(Dataset excerpts)
- - -

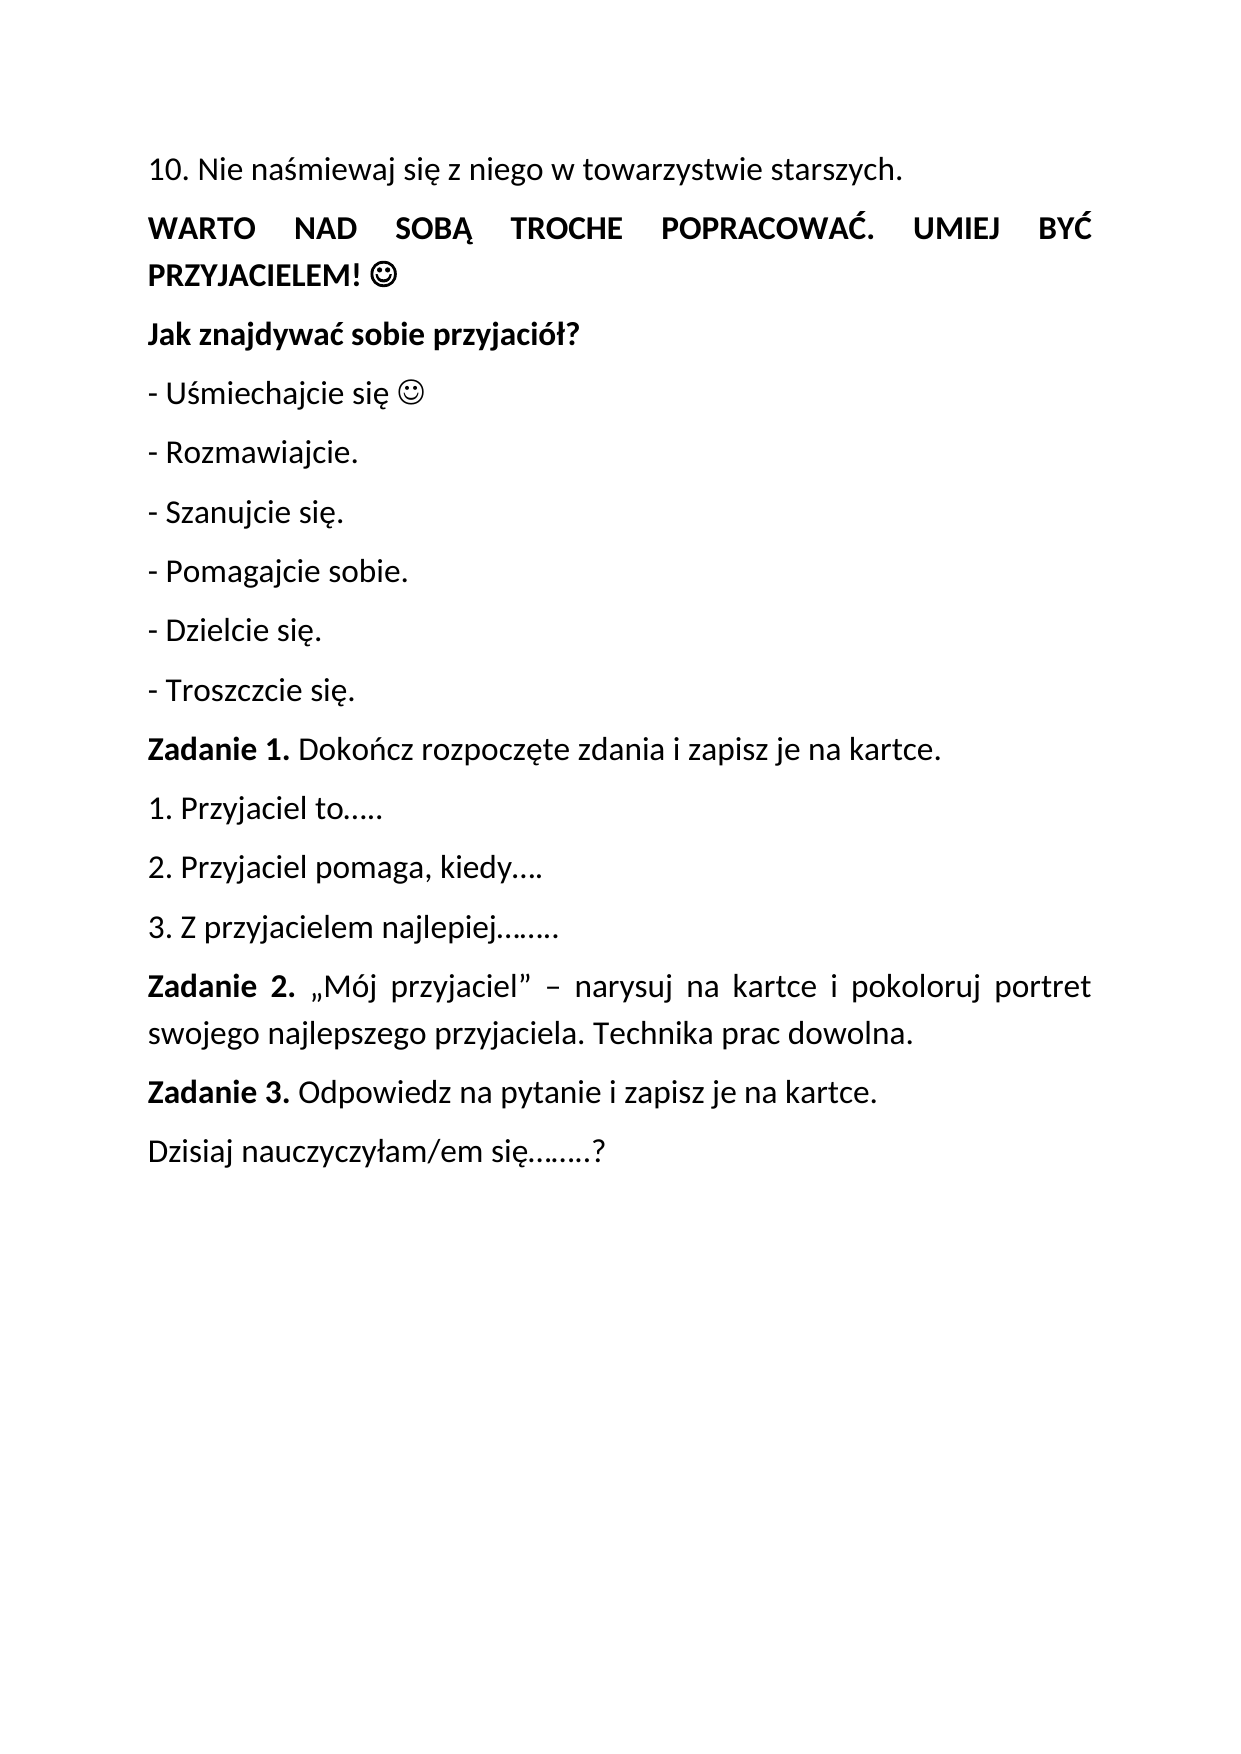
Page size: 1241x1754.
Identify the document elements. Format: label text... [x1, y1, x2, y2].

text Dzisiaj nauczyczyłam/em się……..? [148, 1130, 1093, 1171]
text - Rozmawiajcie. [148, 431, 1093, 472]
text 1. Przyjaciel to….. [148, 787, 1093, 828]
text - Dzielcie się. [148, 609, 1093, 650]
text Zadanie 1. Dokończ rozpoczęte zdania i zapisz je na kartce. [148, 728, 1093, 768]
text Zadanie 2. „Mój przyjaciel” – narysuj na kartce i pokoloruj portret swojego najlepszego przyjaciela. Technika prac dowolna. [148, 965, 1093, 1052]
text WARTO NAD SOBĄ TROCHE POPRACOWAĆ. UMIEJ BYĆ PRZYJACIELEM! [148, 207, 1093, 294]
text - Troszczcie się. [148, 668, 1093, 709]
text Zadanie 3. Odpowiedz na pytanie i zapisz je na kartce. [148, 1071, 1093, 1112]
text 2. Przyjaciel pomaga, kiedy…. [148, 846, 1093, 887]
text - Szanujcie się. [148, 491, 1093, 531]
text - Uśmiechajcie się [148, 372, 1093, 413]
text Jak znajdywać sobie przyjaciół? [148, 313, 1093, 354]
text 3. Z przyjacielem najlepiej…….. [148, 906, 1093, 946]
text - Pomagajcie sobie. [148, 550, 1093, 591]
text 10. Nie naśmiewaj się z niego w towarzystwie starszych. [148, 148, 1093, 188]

- - -

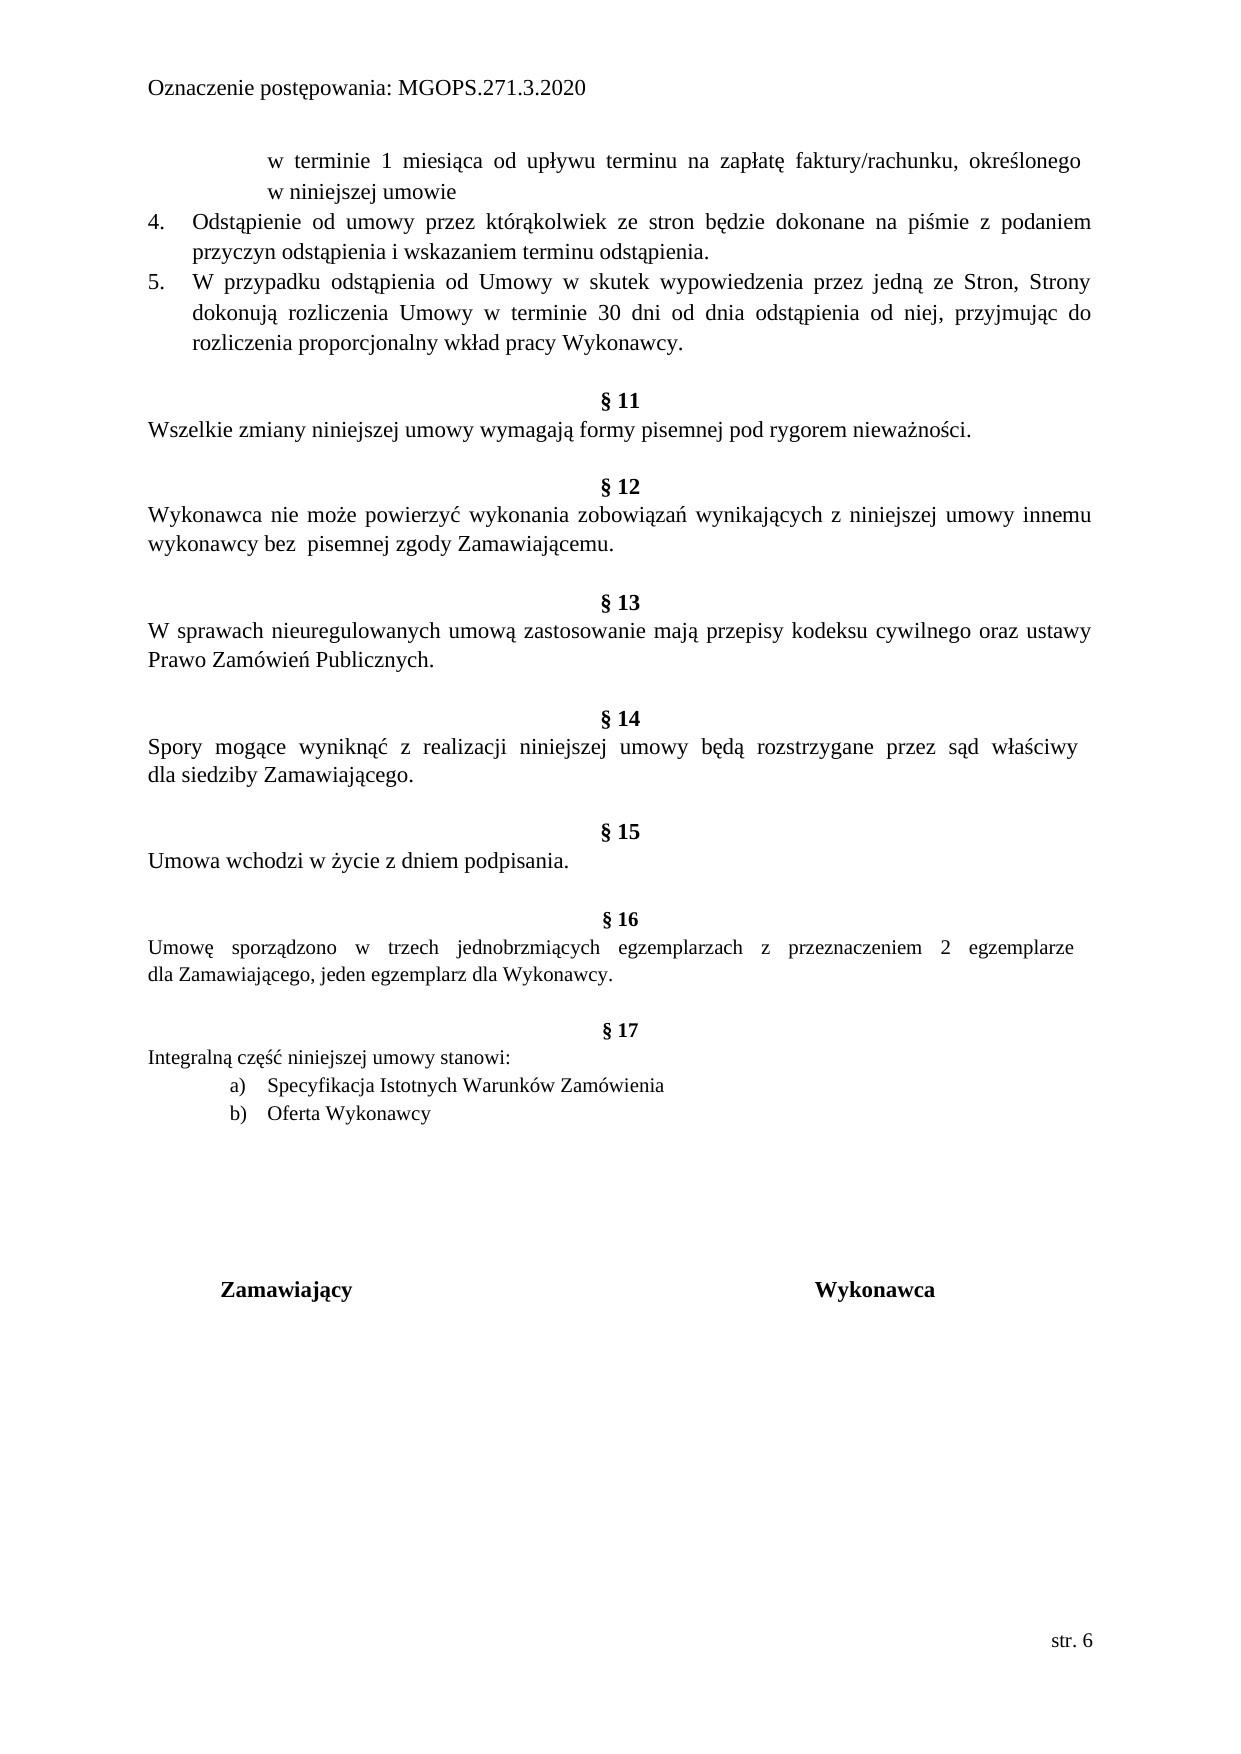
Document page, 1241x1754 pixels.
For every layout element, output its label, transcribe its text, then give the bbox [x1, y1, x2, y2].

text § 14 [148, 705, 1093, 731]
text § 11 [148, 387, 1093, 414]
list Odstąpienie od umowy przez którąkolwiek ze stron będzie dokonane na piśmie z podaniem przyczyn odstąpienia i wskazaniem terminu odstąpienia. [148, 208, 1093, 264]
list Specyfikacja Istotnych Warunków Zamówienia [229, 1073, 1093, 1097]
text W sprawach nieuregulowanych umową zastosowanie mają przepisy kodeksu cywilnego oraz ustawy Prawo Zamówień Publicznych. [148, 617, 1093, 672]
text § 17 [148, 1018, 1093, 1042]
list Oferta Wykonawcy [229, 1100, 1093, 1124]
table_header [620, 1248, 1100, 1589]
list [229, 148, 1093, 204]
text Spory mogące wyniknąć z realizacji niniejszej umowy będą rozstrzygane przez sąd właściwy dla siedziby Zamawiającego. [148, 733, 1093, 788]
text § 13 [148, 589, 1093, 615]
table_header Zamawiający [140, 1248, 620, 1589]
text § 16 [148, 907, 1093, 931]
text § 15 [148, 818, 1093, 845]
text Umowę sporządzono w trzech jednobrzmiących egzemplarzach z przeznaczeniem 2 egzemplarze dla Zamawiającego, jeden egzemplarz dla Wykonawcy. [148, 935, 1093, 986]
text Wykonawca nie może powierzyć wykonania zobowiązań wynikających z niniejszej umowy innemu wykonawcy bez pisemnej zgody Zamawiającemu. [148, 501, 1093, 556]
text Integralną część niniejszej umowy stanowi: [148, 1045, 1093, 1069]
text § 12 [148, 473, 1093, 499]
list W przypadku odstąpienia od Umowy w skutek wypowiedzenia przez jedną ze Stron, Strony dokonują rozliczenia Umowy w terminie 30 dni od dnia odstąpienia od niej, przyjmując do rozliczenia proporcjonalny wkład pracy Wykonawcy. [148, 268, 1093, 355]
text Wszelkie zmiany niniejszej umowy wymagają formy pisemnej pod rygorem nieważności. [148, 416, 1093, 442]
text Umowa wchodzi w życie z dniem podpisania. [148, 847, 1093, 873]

- - -

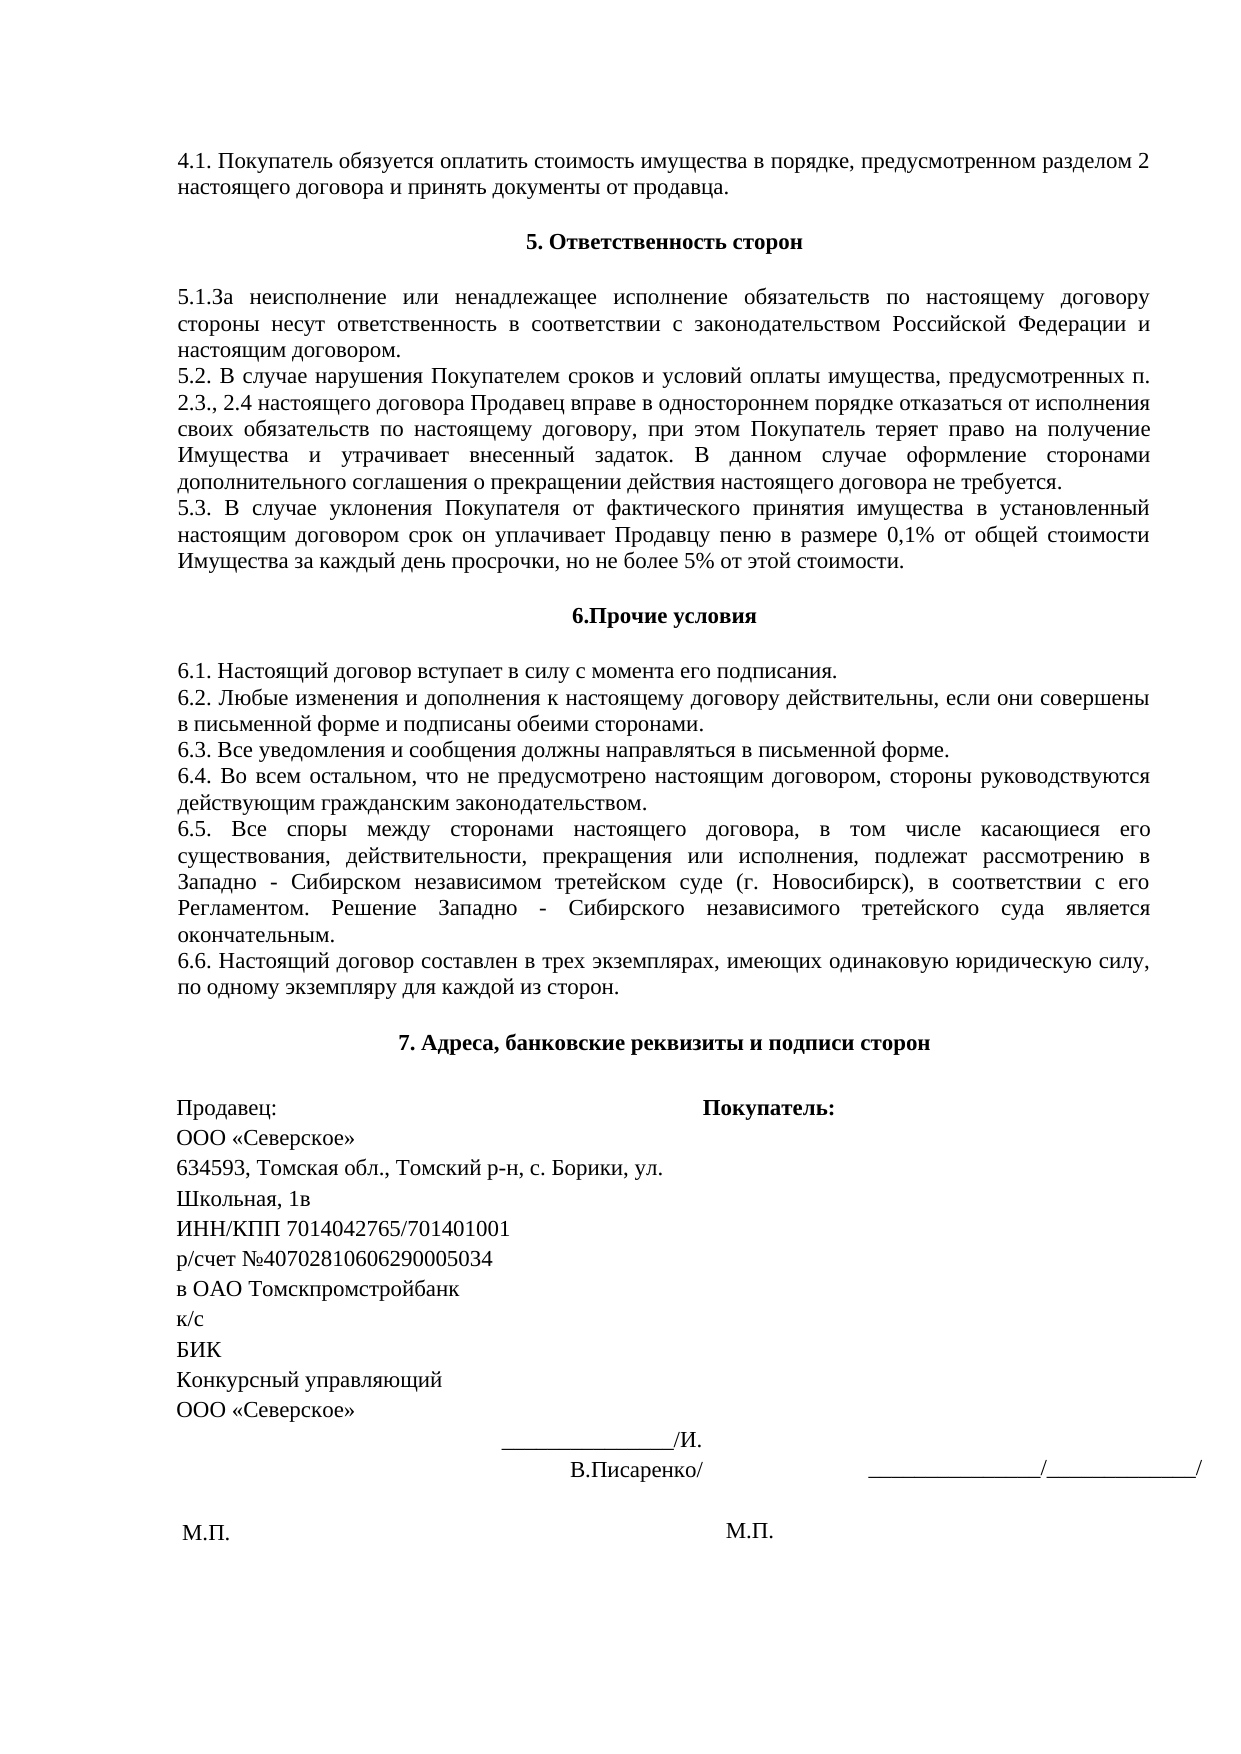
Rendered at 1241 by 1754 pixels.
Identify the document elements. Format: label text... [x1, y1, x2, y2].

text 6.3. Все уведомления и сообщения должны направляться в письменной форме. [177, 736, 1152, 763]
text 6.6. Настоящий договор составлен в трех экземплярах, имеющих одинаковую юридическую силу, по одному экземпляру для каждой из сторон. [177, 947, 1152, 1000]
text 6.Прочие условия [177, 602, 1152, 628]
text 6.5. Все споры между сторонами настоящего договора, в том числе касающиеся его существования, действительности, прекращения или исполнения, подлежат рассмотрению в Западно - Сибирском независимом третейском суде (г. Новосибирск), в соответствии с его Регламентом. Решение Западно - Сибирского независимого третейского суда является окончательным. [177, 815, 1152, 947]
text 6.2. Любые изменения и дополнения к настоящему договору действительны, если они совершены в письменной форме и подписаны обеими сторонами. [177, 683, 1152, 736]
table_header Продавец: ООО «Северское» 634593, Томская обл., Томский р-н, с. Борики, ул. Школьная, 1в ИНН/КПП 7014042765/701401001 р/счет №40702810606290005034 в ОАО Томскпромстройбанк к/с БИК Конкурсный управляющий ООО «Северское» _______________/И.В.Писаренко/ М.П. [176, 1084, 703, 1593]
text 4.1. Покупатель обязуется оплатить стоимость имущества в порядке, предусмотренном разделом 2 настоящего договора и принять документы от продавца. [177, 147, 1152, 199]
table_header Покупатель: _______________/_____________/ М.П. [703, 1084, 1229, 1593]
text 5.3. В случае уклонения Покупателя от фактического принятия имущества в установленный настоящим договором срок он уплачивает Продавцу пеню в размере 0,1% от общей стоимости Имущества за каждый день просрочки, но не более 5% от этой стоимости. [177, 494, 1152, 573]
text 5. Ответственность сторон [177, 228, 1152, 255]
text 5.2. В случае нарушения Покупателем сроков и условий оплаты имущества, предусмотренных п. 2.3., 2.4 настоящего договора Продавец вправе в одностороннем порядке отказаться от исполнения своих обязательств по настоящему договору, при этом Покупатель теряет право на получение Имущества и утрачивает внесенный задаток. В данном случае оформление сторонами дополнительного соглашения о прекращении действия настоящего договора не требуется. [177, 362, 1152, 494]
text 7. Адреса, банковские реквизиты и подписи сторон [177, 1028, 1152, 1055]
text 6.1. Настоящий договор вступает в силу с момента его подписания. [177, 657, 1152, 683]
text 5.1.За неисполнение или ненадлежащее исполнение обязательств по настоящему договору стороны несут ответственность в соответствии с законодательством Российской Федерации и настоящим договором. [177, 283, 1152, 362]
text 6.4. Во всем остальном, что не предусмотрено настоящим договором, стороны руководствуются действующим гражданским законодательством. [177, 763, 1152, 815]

- - -

◆ **WHAT YOU ARE ASKED TO DO**: Working from the entries above, return all lines that contain "форме".

◆ **ANSWER**:
text 6.3. Все уведомления и сообщения должны направляться в письменной форме. [177, 736, 1152, 763]
text 6.2. Любые изменения и дополнения к настоящему договору действительны, если они совершены в письменной форме и подписаны обеими сторонами. [177, 683, 1152, 736]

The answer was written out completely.